▶ [Reading text]

»»

Finding what you're looking for
| If you want to know… | Start at… |
|---|---|
| Whether a specific event fired recently | the by-event view for that event |
| Which firings affected a particular object | the by-object view on that object's detail page |
| Whether a trigger acted on an object as you expected | open that object's trigger evaluation in either view |
| Why a trigger didn't perform an action on an object | open the evaluation details and read the failure records |
| Whether a notification was actually delivered | open the evaluation details and check Notification sent |
Example — did yesterday's expiry check find anything?
Open the platform events settings, pick Certificate expiring, and look at the most recent firings. The matched-objects count tells you whether any certificates met the expiry conditions during that run. Open a firing to see exactly which certificates matched and which triggers ran for them, and open an evaluation to see whether the configured notification was actually sent.
Example — why doesn't my certificate have the owner my trigger should set?
You configured a trigger so that newly discovered certificates whose common name contains example.com get their owner set to John Doe. A certificate that looks like it should match has no owner. To find out what happened:
- Open the certificate's detail page and switch to its event history view.
- Find the entry for the event that should have triggered the owner change (for example,
Certificate discovered). - Open the evaluation details:
- If conditions matched is No, the trigger's rule did not actually match this certificate — review the rule against the certificate's properties.
- If conditions matched is Yes but actions performed is No, the failure records list the specific action that failed and the reason.
Example — was the approval notification actually delivered?
You configured a trigger on Approval requested that sends a notification to the security team when an approval involves a wildcard certificate. To verify a specific approval reached the team:
- Open the approval's detail page and switch to its event history view.

««

[Images with keypoint coordinates]
»»

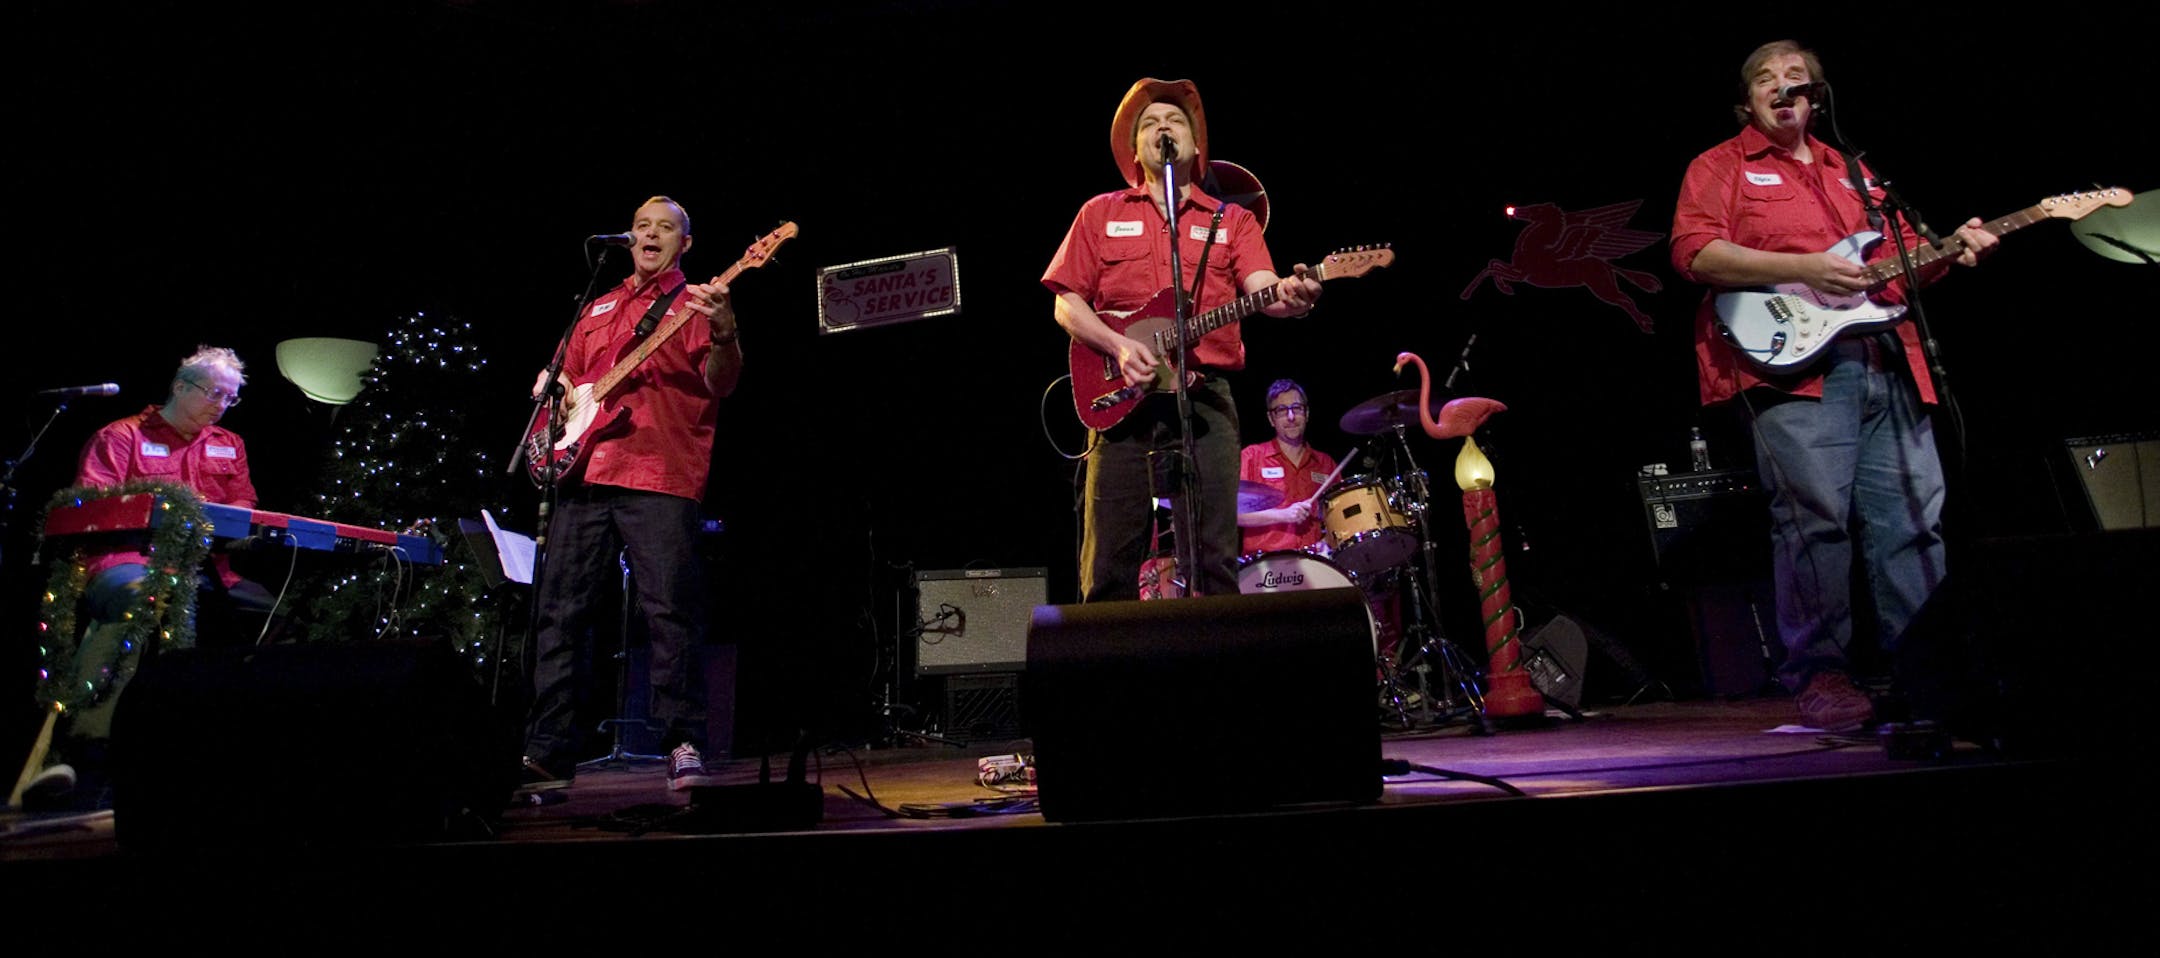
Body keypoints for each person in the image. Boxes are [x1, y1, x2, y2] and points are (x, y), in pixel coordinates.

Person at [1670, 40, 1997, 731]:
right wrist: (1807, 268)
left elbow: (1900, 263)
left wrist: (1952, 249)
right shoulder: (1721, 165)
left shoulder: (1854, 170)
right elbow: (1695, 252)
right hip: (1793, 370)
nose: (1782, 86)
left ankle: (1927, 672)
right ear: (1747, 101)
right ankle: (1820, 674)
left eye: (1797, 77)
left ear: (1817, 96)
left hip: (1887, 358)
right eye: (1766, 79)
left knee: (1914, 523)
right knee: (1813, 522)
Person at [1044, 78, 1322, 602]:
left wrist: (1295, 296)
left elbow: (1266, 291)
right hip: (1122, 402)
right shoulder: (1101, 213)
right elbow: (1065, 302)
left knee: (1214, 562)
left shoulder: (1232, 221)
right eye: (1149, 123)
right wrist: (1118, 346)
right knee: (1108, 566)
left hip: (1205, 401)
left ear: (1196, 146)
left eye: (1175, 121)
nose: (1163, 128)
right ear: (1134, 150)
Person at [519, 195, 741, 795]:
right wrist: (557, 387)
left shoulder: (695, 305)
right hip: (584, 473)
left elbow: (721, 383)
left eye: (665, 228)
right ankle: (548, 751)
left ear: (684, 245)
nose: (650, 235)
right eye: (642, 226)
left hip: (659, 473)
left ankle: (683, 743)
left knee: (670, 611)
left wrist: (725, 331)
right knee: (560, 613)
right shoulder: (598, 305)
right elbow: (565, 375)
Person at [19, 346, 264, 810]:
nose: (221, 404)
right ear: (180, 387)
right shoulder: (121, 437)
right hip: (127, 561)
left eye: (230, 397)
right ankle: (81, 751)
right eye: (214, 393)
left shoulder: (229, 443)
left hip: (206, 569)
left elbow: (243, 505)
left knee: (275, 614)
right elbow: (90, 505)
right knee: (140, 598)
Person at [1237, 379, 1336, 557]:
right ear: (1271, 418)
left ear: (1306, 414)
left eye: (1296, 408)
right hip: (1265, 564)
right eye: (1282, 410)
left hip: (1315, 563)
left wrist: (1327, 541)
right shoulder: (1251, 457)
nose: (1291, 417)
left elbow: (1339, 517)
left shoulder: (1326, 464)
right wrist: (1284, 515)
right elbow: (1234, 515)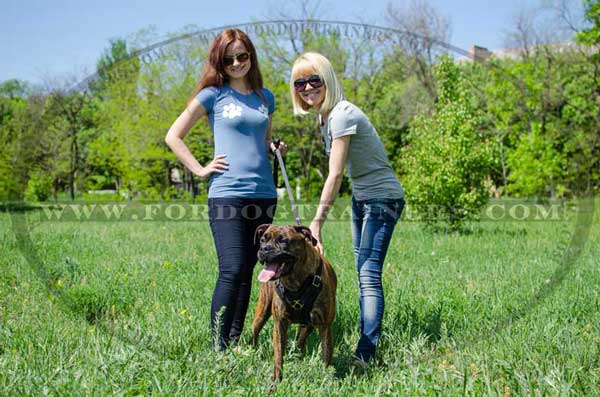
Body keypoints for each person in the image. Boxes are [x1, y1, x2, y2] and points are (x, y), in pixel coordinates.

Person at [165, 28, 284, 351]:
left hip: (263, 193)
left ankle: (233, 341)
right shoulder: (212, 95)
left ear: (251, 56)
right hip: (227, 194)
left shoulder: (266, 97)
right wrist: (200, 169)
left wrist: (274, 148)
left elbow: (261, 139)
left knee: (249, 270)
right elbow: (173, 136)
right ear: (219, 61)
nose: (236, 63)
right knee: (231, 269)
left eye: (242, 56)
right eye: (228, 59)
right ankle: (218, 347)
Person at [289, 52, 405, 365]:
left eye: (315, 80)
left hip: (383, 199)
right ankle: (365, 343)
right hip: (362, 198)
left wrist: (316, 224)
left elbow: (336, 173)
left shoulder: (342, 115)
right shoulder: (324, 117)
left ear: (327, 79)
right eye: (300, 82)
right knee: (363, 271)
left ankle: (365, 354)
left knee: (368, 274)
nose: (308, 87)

««

From the text on tracing trigger events, extract the passage starting at "- Find the entry" and ending at "approval's detail page and switch to its event history view.", copied word for word.

- Find the entry for the event that should have triggered the owner change (for example,
Certificate discovered). - Open the evaluation details:
- If conditions matched is No, the trigger's rule did not actually match this certificate — review the rule against the certificate's properties.
- If conditions matched is Yes but actions performed is No, the failure records list the specific action that failed and the reason.
Example — was the approval notification actually delivered?
You configured a trigger on Approval requested that sends a notification to the security team when an approval involves a wildcard certificate. To verify a specific approval reached the team:
- Open the approval's detail page and switch to its event history view.